By Erin Lentz
September through December are some of the favorite months to visit Hilton Head Island. Though it is hurricane season, the small risk of bad weather should not deter you from a experiencing the island when crowds are low and temps are perfect. If weather predictions are accurate, the 2017 Hurricane season expects slightly below average activity. The six-month season runs from June 1-November 30th The subtropical climate of the Sea Islands and their coastal geography make them vulnerable to hurricanes and tropical storms. Historically, Hilton Head has escaped the ravishing effects of huge named storms that typically make landfall on the coasts of Florida or travel up the eastern seaboard before making landfall in the Outer Banks up to the northeast in North Carolina. The nation waited and watched as Matthew gained strength and made landfall as a direct hit to the island of Hilton Head in 2016, reminding locals that with Mother Nature anything is possible and storm readiness is the key.
Hilton Head Island spent much of the last year involved in storm debris clean-up and repairs associated with Matthew. Evacuations were less than perfect and the re-entry some considered a disaster. It could be years before Hilton Head, its’ residents and visitors experience anything close to the Category 2 storm that destroyed boats, docks, rooftops and uprooted trees. However, we learned a lot and officials are ready if we are met with this type of misfortune again. Hurricane season is not to be feared but respected. Everyone should have an action plan to lessen the impact of a storm. Education with regard to preparedness; boarding up windows, when to evacuate and storm watching can make a huge difference in personal safety and property preservation. Even if risks are low, wind gusts with any tropical storm can bring property damages. Hurricanes are tropical storms that are upgraded into Category 1 status as maximum sustained winds increase to between 74-95 mph.
While hurricanes could strike anywhere along the Atlantic seaboard, the coastal areas are extremely vulnerable to flooding. Many of the large cities and beachfronts along the coast are situated only 1-2 meters above sea level. Many say that the S.C. coast has protected Beaufort County from a direct hurricane hit for the last 56 years. Between 1850-2001 24 tropical storms passed through Beaufort County, and of those, only eight were hurricane strength storms. There have been many other storms within 50 miles that have just missed Hilton Head. The typography sets Charleston and North Carolina farther out in the Atlantic and more apt to be in the path of storms. Many weather systems push hurricanes toward the Gulf. While many say the odds of a hurricane hitting Hilton Head are extremely low, some say it comes down to sheer luck and if it has happened before then it will happen again.
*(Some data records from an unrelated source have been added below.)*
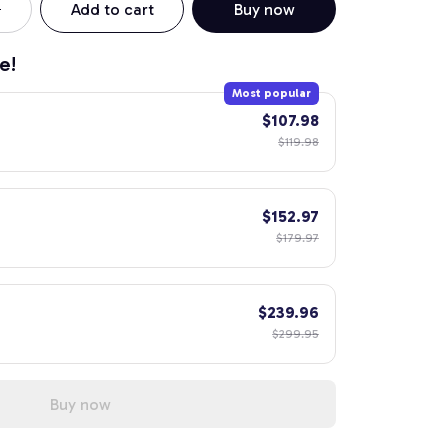
Add to cart
Buy now
e!
Most popular
$107.98
$119.98
$152.97
$179.97
$239.96
$299.95
Buy now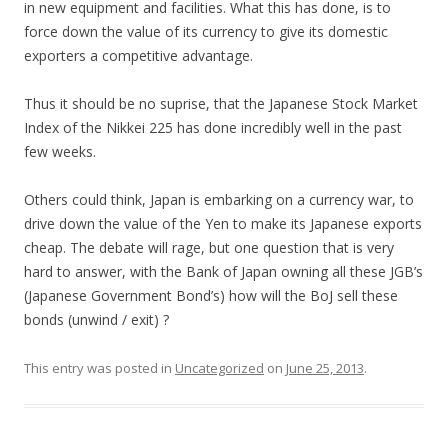
in new equipment and facilities. What this has done, is to
force down the value of its currency to give its domestic
exporters a competitive advantage.
Thus it should be no suprise, that the Japanese Stock Market
Index of the Nikkei 225 has done incredibly well in the past
few weeks.
Others could think, Japan is embarking on a currency war, to
drive down the value of the Yen to make its Japanese exports
cheap. The debate will rage, but one question that is very
hard to answer, with the Bank of Japan owning all these JGB’s
(Japanese Government Bond’s) how will the BoJ sell these
bonds (unwind / exit) ?
This entry was posted in
Uncategorized
on
June 25, 2013
.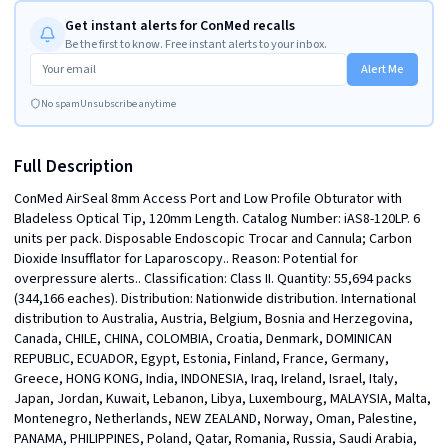
Get instant alerts for ConMed recalls
Be the first to know. Free instant alerts to your inbox.
Alert Me
No spam
Unsubscribe anytime
Full Description
ConMed AirSeal 8mm Access Port and Low Profile Obturator with 
Bladeless Optical Tip, 120mm Length. Catalog Number: iAS8-120LP. 6 
units per pack. Disposable Endoscopic Trocar and Cannula; Carbon 
Dioxide Insufflator for Laparoscopy.. Reason: Potential for 
overpressure alerts.. Classification: Class II. Quantity: 55,694 packs 
(344,166 eaches). Distribution: Nationwide distribution. International 
distribution to Australia, Austria, Belgium, Bosnia and Herzegovina, 
Canada, CHILE, CHINA, COLOMBIA, Croatia, Denmark, DOMINICAN 
REPUBLIC, ECUADOR, Egypt, Estonia, Finland, France, Germany, 
Greece, HONG KONG, India, INDONESIA, Iraq, Ireland, Israel, Italy, 
Japan, Jordan, Kuwait, Lebanon, Libya, Luxembourg, MALAYSIA, Malta, 
Montenegro, Netherlands, NEW ZEALAND, Norway, Oman, Palestine, 
PANAMA, PHILIPPINES, Poland, Qatar, Romania, Russia, Saudi Arabia,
Just as we were getting ready to publish this blog, Hilton Head was again evacuated. This time it was Hurricane Irma who came to visit. While the winds and tree damage did not rival that of Matthew, we got to see firsthand what “storm surge” means. Fortunately, even as Irma veered west, and Hilton Head was no longer “in the cone of uncertainty”, The National Weather Service was able to provide up-to-date and accurate information. This allowed the Governor of South Carolina and the town of Hilton Head to make the decision, once again, evacuate the island. We received a 4-6” storm surge, during a king tide (the highest of the tides for the month). While we did sustain some damage to the Island, it could have been much worse. We were fortunate this time, and will continue to respect Hurricane Season, and take care of our island and its people.